Wednesday morning, though, somebody came at them again. According to 
police, one of the men who had repeatedly clashed with Dawson crept up her 
darkened street, intent on finishing the job. Within moments, a fireball 
ripped through the three-story structure, killing the 36-year-old mother 
and five of her six children.

The youngest, twins, were 9. A 17-year-old daughter was not staying at home 
at the time of the fire.

As firefighters and neighbors laid flowers at the remains of the rowhouse 
Thursday and Mayor Martin O'Malley called the violence "one of the most 
barbaric acts in our city's recent history," police charged Darrell Brooks, 
21, with six counts of first-degree murder and arson.

That count could grow. Dawson's husband, Carnell Dawson Sr., a 43-year-old 
construction worker, escaped through an open window, but barely. He 
remained in critical condition at Johns Hopkins Bayview Medical Center 
Thursday with second- and third-degree burns on more than half his body.

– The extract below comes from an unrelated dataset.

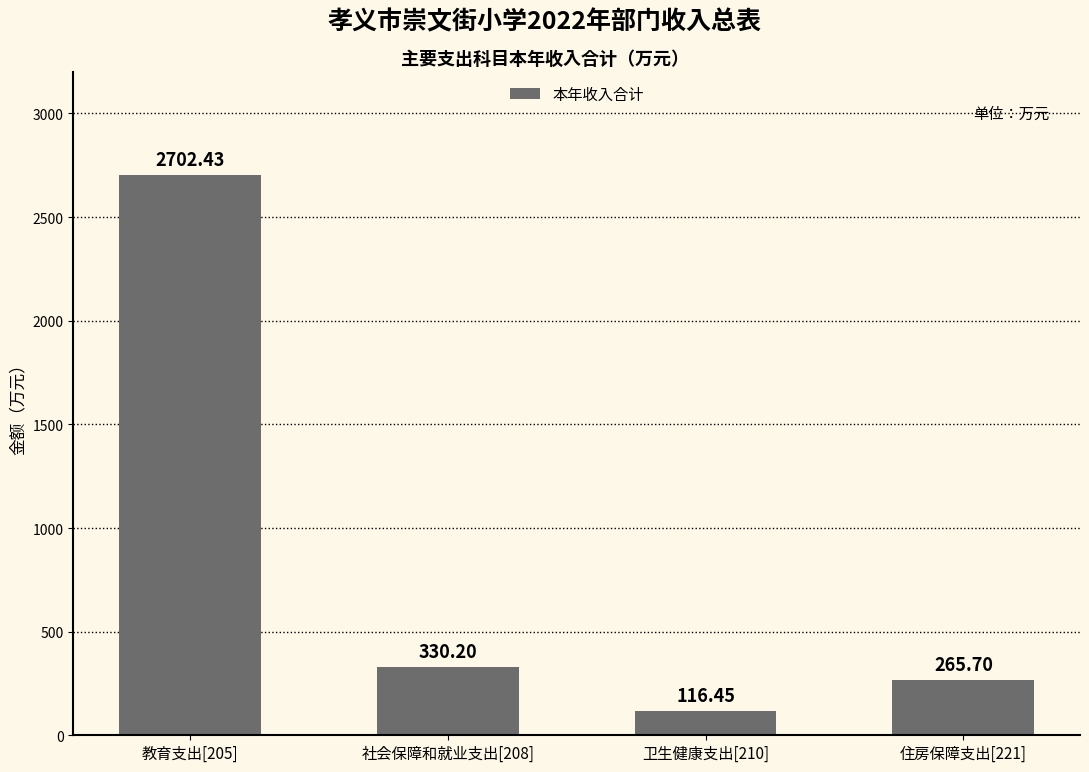

At which label is the value closest to 1409?

社会保障和就业支出[208]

The police department's conclusion confirmed what Angela Dawson's relatives 
and friends concluded immediately. They all knew of her battles this year, 
her efforts to shield her children and somehow hold the line in her 
decaying community. Between June and October, she had called 911 more than 
50 times to report drug dealing.

"Her life this year was pretty much a hell because of the drug dealers and 
hoodlums," said her brother, John Harrington Jr. of White Marsh, Md. "It 
became overwhelming. She got so she was afraid for her life."

Dawson's mother, Donnell Golden, believes six lives could have been saved 
had police paid more attention to her daughter's complaints.

The suspect, Brooks, lives across the street.